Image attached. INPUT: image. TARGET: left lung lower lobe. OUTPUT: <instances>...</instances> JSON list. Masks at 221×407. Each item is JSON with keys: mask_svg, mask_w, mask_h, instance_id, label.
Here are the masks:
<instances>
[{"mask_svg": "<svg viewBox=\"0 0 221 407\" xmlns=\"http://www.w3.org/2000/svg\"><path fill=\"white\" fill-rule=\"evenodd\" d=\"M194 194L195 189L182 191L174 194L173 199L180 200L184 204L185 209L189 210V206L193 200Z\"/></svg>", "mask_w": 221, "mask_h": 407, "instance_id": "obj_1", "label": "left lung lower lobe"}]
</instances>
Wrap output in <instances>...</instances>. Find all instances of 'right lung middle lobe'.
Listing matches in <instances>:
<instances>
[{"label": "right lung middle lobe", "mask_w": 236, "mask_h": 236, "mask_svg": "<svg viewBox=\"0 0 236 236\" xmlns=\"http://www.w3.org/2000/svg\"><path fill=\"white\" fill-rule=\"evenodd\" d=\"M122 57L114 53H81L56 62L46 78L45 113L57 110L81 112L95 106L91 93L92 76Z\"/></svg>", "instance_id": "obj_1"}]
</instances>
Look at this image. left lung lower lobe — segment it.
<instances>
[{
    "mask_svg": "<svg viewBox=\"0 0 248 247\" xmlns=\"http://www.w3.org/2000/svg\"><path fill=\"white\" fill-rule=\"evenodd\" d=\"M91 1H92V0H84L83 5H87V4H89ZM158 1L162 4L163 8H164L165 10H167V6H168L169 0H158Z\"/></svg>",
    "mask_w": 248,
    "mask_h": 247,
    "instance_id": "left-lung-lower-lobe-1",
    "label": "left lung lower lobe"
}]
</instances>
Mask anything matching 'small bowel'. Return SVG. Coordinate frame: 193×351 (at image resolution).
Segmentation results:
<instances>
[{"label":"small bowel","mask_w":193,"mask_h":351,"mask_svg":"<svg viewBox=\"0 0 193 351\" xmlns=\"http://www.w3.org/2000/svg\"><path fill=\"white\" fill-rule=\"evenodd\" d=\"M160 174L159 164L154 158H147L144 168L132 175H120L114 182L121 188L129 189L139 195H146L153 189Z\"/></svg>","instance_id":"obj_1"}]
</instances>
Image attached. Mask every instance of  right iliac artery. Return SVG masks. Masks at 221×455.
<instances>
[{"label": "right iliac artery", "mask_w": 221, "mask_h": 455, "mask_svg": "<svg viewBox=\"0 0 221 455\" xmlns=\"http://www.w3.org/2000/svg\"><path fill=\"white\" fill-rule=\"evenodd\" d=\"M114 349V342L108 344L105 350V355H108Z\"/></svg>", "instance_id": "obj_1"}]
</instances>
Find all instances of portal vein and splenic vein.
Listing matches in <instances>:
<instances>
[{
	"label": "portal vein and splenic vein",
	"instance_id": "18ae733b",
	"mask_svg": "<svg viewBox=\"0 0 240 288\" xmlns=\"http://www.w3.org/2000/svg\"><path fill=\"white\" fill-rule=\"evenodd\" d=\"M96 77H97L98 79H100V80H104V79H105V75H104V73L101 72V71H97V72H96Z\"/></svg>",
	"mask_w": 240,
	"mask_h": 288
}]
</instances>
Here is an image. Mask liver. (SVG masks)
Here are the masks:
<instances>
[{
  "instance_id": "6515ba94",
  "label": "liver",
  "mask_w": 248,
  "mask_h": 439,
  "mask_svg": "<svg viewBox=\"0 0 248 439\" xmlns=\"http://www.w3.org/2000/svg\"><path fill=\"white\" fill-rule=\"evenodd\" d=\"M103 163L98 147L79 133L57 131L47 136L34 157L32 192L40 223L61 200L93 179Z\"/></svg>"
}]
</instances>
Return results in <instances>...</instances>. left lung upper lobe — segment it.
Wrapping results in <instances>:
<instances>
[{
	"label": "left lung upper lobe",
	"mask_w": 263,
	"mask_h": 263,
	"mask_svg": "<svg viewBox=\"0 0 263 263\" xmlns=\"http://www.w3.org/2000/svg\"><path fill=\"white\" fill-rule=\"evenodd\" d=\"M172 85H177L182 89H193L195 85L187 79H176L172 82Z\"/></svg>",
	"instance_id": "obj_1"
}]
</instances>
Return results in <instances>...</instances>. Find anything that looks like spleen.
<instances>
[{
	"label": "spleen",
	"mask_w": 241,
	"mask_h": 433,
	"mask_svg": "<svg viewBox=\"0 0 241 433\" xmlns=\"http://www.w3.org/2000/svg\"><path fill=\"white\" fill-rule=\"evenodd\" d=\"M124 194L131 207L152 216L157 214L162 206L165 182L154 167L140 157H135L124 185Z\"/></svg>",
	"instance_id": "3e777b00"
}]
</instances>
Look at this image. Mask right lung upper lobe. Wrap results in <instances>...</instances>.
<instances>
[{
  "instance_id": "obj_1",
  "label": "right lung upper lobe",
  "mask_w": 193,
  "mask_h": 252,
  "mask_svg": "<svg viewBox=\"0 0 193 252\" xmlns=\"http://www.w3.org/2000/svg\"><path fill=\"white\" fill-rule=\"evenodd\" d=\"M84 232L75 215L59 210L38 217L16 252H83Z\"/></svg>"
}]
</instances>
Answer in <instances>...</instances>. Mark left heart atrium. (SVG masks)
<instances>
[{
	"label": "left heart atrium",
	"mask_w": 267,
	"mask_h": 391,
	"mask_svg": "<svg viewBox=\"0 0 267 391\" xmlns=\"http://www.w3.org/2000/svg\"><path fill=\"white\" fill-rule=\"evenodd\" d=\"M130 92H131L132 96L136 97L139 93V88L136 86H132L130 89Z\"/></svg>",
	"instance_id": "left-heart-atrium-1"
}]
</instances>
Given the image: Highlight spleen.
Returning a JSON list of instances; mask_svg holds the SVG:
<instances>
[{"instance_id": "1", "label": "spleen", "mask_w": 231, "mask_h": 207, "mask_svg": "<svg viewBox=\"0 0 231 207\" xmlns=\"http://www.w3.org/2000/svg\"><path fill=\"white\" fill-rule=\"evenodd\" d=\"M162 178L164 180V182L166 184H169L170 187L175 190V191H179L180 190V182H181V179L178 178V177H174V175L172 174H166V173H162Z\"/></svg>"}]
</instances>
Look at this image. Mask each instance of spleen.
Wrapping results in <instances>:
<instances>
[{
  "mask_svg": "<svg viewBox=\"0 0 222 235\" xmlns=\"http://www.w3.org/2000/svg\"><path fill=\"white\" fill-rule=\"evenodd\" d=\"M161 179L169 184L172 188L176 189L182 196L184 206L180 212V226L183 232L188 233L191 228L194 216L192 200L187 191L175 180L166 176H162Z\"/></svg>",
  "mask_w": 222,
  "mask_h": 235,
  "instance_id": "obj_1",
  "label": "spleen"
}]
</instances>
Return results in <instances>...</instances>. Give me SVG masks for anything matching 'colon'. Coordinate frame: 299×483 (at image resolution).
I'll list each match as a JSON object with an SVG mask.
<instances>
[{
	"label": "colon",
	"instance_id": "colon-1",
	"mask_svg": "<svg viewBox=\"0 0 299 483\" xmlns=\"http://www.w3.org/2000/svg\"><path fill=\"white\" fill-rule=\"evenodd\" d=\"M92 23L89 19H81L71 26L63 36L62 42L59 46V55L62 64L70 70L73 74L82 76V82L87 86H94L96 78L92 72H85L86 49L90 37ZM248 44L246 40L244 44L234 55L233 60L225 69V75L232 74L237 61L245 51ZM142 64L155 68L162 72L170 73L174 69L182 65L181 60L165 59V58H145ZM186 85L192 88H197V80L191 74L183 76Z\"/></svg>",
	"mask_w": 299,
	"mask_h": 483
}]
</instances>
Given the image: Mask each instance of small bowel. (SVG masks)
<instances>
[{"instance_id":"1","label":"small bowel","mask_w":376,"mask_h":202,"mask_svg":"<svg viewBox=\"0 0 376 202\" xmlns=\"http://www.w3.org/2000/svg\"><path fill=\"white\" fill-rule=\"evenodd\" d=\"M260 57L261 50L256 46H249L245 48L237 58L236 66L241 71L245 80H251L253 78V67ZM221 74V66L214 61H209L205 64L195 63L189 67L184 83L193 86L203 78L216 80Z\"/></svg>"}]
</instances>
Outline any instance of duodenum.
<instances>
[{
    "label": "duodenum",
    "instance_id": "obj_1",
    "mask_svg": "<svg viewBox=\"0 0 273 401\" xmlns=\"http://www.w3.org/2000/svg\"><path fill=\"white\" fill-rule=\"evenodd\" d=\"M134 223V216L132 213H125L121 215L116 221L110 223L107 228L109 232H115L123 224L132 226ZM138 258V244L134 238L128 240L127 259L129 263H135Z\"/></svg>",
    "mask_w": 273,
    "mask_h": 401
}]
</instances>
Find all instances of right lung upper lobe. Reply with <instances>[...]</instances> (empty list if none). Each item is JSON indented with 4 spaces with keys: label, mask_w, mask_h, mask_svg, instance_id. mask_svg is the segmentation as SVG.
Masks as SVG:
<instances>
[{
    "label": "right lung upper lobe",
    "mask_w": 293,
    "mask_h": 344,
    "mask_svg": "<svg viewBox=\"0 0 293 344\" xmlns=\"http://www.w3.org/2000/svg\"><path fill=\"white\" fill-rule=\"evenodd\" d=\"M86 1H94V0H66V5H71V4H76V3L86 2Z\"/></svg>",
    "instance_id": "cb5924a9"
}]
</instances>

**********

Written task >> Set down, without alteration, the lines of the material starting at the line that contains "Find all instances of right" and ending at the last line of the material, both included.

Expected output >>
Find all instances of right lung upper lobe. Reply with <instances>[...]</instances> (empty list if none). Each item is JSON indented with 4 spaces with keys: label, mask_w, mask_h, mask_svg, instance_id. mask_svg is the segmentation as SVG.
Masks as SVG:
<instances>
[{
    "label": "right lung upper lobe",
    "mask_w": 293,
    "mask_h": 344,
    "mask_svg": "<svg viewBox=\"0 0 293 344\" xmlns=\"http://www.w3.org/2000/svg\"><path fill=\"white\" fill-rule=\"evenodd\" d=\"M86 1H94V0H66V5H71V4H76V3L86 2Z\"/></svg>",
    "instance_id": "cb5924a9"
}]
</instances>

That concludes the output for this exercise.